Immer die „einfachen Leute“ im Blick

Kaum ein Autor informiert so gut wie Böll über die bundesrepublikanische Nachkriegswirklichkeit, über den Ausgang und Ausklang des Kriegs. Typisch für ihn ist, nicht die großen Täter oder Helden zu studieren, sondern das Leben „einfacher Leute“ unter die Lupe zu nehmen. Bölls ergreifende, farbige Romane über Familien, durch die sich die Trennlinie von Nazibegeisterten und Nazikritikern zieht, lesen sich kenntnisreicher und besser als viele der zahlreichen Bücher, die in den vergangenen Dekaden dazu veröffentlicht wurden.

Doch Böll hat nicht nur durch seine Literatur gewirkt: Er war auch ein politisch aktiver Schriftsteller und Zeitgenosse im Sinne des aufgeklärten, verantwortungsbewussten Citoyens. Sein Engagement für Willy Brandt und dessen Ostpolitik, sein Eintreten für verfolgte Schriftsteller und für einen menschenwürdigen Umgang mit Terroristen waren in aller Munde. Ärger handelte er sich ein, weil er sich nicht parteilich binden wollte. Böll stand Brandt nahe, aber er war, anders als Grass, nicht Mitglied der SPD. Er bezog zwar zu konkreten politischen Fragen Stellung, wollte sich aber von niemandem vereinnahmen lassen.

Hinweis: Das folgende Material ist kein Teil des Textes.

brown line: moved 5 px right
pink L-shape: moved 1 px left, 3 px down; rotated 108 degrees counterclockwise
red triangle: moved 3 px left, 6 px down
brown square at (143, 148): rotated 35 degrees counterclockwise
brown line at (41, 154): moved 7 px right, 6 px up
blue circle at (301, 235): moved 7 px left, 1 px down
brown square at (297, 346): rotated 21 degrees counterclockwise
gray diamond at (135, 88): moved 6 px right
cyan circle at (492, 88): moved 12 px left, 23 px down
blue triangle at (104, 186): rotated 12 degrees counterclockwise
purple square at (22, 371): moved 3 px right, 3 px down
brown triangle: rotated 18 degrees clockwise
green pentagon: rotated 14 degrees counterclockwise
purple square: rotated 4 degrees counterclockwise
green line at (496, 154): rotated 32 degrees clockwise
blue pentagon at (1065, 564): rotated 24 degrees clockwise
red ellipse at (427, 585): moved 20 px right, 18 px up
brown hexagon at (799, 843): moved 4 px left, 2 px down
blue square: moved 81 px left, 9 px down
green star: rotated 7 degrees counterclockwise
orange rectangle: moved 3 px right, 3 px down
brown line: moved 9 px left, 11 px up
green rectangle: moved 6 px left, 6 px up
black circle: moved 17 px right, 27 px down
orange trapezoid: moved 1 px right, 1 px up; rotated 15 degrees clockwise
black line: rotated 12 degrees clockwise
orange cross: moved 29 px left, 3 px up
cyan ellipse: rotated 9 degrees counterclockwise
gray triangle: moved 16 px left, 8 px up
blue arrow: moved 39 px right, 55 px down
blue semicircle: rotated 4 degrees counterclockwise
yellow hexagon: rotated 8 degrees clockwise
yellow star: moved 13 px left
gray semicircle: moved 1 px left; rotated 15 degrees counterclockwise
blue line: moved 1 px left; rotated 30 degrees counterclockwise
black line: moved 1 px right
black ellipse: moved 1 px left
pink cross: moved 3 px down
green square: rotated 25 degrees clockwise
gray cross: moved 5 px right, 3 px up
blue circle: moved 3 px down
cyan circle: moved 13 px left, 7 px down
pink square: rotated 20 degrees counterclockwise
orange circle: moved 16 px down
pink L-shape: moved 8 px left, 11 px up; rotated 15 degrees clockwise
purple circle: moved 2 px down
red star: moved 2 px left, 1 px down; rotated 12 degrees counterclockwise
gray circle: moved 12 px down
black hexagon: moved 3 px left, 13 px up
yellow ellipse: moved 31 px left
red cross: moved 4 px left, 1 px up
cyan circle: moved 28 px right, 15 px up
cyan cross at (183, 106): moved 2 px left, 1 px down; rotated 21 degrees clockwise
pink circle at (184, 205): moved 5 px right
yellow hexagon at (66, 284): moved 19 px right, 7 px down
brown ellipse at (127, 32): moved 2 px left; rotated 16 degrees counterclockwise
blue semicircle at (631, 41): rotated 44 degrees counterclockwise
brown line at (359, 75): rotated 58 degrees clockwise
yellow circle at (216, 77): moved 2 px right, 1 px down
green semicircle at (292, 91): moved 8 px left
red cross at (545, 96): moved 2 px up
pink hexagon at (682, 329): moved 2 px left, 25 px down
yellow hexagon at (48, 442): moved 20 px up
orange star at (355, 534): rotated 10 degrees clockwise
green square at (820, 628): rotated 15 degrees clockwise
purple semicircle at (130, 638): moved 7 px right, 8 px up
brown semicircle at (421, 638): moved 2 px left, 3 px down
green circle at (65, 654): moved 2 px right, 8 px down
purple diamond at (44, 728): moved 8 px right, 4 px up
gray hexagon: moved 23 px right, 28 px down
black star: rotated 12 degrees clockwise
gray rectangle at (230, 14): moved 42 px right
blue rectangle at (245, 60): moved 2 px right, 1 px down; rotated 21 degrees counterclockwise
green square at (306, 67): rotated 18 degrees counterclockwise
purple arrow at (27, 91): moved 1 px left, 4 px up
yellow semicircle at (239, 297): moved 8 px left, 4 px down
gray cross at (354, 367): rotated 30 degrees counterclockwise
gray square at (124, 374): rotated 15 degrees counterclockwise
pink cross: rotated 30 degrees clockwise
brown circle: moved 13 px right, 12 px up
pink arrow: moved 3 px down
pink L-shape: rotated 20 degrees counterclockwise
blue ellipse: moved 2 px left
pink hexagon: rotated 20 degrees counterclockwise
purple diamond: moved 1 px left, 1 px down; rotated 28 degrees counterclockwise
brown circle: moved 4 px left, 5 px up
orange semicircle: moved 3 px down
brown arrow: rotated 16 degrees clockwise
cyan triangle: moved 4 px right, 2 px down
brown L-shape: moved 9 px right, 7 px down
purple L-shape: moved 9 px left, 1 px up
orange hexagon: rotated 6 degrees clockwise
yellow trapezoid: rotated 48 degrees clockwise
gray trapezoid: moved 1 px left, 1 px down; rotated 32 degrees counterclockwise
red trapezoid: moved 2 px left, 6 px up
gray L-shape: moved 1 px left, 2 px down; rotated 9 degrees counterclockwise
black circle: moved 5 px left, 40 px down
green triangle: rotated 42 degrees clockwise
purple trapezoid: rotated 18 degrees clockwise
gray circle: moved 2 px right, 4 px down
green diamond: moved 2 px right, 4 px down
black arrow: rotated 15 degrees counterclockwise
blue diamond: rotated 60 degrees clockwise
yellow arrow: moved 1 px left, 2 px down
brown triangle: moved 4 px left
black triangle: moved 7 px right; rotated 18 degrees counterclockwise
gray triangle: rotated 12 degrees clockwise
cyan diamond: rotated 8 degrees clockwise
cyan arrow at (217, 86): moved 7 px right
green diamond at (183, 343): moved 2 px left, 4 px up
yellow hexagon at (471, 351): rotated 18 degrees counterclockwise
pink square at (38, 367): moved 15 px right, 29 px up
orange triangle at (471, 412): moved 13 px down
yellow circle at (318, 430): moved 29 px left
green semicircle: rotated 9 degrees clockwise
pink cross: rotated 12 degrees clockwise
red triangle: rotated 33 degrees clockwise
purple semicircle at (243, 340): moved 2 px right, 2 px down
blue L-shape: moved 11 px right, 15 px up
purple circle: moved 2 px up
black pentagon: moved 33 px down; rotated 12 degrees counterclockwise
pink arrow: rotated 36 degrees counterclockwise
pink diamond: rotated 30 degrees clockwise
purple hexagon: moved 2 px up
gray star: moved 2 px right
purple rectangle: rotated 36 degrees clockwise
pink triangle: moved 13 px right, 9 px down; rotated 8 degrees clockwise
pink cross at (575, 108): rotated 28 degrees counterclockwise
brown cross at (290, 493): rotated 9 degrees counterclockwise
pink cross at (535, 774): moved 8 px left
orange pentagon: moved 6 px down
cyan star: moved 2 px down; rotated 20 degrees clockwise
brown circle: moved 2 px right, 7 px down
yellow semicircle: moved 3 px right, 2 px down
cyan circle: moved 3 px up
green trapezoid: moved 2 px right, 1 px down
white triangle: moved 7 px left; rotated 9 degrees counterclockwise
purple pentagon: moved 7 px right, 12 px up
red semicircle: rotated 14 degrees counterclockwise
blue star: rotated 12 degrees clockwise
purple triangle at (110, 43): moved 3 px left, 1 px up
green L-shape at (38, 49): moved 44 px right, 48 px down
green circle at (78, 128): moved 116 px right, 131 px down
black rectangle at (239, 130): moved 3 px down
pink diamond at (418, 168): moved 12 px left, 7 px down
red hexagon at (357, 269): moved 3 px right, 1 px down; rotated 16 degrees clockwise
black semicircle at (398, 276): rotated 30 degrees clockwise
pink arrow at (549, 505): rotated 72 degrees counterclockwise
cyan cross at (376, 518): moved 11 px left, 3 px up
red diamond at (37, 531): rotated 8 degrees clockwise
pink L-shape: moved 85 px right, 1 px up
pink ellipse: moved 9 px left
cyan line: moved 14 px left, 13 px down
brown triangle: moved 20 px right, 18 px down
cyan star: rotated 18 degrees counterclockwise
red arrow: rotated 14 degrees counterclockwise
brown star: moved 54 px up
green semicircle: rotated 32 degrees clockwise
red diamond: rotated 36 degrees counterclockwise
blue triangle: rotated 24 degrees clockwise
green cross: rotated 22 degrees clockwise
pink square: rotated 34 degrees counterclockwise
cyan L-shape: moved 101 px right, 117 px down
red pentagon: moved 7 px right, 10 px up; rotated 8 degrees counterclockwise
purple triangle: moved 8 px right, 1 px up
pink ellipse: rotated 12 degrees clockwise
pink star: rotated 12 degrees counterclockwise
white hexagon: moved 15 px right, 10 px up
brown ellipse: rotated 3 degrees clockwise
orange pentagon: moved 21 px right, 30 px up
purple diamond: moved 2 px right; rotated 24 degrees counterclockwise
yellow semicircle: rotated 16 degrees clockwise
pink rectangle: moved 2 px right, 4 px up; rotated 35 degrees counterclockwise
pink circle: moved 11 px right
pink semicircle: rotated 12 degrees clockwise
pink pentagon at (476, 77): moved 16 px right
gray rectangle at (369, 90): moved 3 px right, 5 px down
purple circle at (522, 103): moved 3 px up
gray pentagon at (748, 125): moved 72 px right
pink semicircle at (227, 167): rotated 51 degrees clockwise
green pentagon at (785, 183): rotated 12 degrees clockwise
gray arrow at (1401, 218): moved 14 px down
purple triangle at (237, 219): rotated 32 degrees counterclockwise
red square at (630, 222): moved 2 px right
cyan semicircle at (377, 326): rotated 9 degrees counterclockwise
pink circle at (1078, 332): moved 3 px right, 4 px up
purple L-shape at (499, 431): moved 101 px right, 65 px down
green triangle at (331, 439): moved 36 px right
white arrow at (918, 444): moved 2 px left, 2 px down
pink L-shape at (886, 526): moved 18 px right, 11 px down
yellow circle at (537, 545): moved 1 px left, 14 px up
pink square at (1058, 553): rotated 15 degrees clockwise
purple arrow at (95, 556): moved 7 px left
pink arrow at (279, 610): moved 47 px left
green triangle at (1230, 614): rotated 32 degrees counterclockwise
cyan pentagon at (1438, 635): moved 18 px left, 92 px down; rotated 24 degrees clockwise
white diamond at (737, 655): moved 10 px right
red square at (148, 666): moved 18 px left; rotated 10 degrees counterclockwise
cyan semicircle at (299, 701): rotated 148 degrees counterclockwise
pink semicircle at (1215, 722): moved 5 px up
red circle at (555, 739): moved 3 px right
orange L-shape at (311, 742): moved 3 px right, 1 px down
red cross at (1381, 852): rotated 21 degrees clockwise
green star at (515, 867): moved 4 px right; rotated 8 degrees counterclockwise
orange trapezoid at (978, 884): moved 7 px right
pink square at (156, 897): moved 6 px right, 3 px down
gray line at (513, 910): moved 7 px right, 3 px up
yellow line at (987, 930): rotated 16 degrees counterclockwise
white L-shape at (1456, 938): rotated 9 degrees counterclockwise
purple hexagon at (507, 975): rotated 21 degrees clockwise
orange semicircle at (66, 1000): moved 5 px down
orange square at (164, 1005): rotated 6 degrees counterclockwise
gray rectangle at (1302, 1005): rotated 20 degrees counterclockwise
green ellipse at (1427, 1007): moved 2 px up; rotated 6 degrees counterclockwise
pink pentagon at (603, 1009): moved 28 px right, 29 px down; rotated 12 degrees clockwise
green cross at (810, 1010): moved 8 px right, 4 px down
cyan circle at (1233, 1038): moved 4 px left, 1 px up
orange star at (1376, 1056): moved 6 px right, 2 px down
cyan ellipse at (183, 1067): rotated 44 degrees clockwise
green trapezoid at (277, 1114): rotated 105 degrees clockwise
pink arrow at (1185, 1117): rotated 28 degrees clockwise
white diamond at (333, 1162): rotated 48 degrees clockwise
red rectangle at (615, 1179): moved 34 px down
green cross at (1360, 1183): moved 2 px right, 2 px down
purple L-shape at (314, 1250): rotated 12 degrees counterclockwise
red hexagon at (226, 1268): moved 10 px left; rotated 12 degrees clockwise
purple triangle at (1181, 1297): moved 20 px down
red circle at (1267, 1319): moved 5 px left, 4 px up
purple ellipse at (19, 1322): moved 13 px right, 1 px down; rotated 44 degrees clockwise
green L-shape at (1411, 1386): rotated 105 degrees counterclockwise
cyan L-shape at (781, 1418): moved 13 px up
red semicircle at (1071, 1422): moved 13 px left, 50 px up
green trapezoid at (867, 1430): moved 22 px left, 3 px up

Von manchen als naiver „Gutmensch“ dargestellt

In den vergangenen Jahrzehnten wurde Bölls gesellschafts- und umweltpolitisches Engagement oft belächelt. Mancher Schriftsteller und Literaturkritiker stellte ihn als naiven „Gutmenschen“ dar. Doch der Wind hat sich spätestens mit dem Aufflammen neuer Konfliktherde, auch innerhalb Europas und vor seinen Grenzen, gedreht. Bölls Engagement gilt nicht mehr als „gestrig“, sondern als vorbildlich. Viele junge Schriftsteller und Künstler äußern sich nun wieder zu politischen Ereignissen. Und doch: Eine öffentliche Figur wie Böll gibt es nicht mehr. Er war einer der wenigen großen Denker Deutschlands, die sich selbst nicht wichtig nahmen.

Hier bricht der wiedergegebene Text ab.